Office suites in the cloud: Microsoft Office Web Apps versus Google Docs and Zoho
Microsoft's fledgling Web-based productivity apps have one key advantage over SaaS rivals: amazing fidelity to the desktop-bound Word, Excel, and PowerPoint document formats
Microsoft Office Web Apps: Office, everywhere
Although Google Docs and Zoho are both flawed, Microsoft could hardly have expected to take this competition lying down. The Redmond-based giant is currently in the process of readying a fully Web-based version of its Office productivity suite, due to launch simultaneously with the release of Office 2010. While the Office Web Apps are currently only available as a Technical Preview (with a formal beta program to be announced later this year), they're already shaping up to become a formidable challenge to Zoho and Google Docs.
Nowhere is this more evident than when you import your first document into Word Web App. Unlike its competitors, Microsoft's online suite reproduces .doc and .docx files with absolute fidelity, down to the smallest detail. The results are jaw-dropping. Fonts, page spacing, headers, footers, auto-text entries, footnotes -- everything appears exactly as it does in the desktop version of Word. Images show up where they should, even when placed above or behind text. Documents that mix page sizes, or that alternate portrait and landscape modes from page to page, load correctly. And, most miraculous of all after experiencing the competition, printing is flawless.

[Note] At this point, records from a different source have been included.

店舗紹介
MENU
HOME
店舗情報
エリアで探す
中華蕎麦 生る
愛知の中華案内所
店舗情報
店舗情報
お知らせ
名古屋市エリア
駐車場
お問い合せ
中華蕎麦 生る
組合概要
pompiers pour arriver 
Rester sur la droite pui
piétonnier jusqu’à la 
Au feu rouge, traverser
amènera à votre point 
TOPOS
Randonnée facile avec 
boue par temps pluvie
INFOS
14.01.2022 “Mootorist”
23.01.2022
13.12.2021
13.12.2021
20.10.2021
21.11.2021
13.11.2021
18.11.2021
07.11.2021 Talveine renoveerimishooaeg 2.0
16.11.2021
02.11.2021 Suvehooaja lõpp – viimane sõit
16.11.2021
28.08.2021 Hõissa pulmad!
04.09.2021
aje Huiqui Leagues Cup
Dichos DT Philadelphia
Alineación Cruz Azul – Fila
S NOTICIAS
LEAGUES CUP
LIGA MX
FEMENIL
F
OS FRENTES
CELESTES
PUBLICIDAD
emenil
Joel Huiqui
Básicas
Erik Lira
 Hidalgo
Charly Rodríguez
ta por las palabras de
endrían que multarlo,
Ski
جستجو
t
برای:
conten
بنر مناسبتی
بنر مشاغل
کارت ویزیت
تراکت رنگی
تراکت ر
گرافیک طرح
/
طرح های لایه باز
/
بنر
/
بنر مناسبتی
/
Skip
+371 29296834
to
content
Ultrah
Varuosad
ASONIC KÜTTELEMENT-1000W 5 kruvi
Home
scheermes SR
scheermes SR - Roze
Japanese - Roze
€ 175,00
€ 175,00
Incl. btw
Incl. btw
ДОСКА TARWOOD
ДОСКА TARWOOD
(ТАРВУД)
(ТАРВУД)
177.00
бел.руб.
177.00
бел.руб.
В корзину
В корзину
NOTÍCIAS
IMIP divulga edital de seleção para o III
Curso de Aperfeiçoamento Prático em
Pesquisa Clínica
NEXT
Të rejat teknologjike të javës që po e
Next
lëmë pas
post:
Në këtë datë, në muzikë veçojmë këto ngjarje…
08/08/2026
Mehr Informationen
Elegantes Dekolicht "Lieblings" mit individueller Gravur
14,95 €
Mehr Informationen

The PowerPoint files I tried yielded similarly impressive results. Images retained most of their quality, and text remained where it should. And unlike Google Docs or Zoho, the PowerPoint Web App managed to preserve animated transitions between slides.
You'd be forgiven for assuming that Microsoft relies on ActiveX controls or other IE-only trickery to achieve all this, but you'd be wrong. Internet Explorer users are offered an improved file upload UI, but other than that, everything renders the same in all of Microsoft's supported browsers, which includes not just IE 7+ but Firefox 3.5+ and Safari 4+, as well. Just for fun I tried Google Chrome, too, and even though that browser isn't formally supported, everything looked fine. That's it; no add-ons or plug-ins are required -- but if you do install Silverlight, fonts look crisper and document load times improve somewhat.
But there must be a catch, right? Sure, and it's a doozy: Microsoft's applications don't really work. During the Technical Preview, documents imported into the online versions of Word and PowerPoint are read-only. Mind you, that's nothing to sneeze at; if you're looking for a surefire way to read and print Word 2007 documents from Linux, for example, these apps are already a godsend. But whether Microsoft can re-create the editing experience of its desktop apps remains to be seen.
The Excel Web app does allow editing, and the results are mixed. Like its siblings, it reproduced Excel files with far greater fidelity than either Google Docs or Zoho. This was especially true for embedded graphs, which rendered exactly as they do in Excel 2007, down to the fonts and coloring. Changing figures on the worksheet caused the graphs to be redrawn in real time, which was impressive to watch.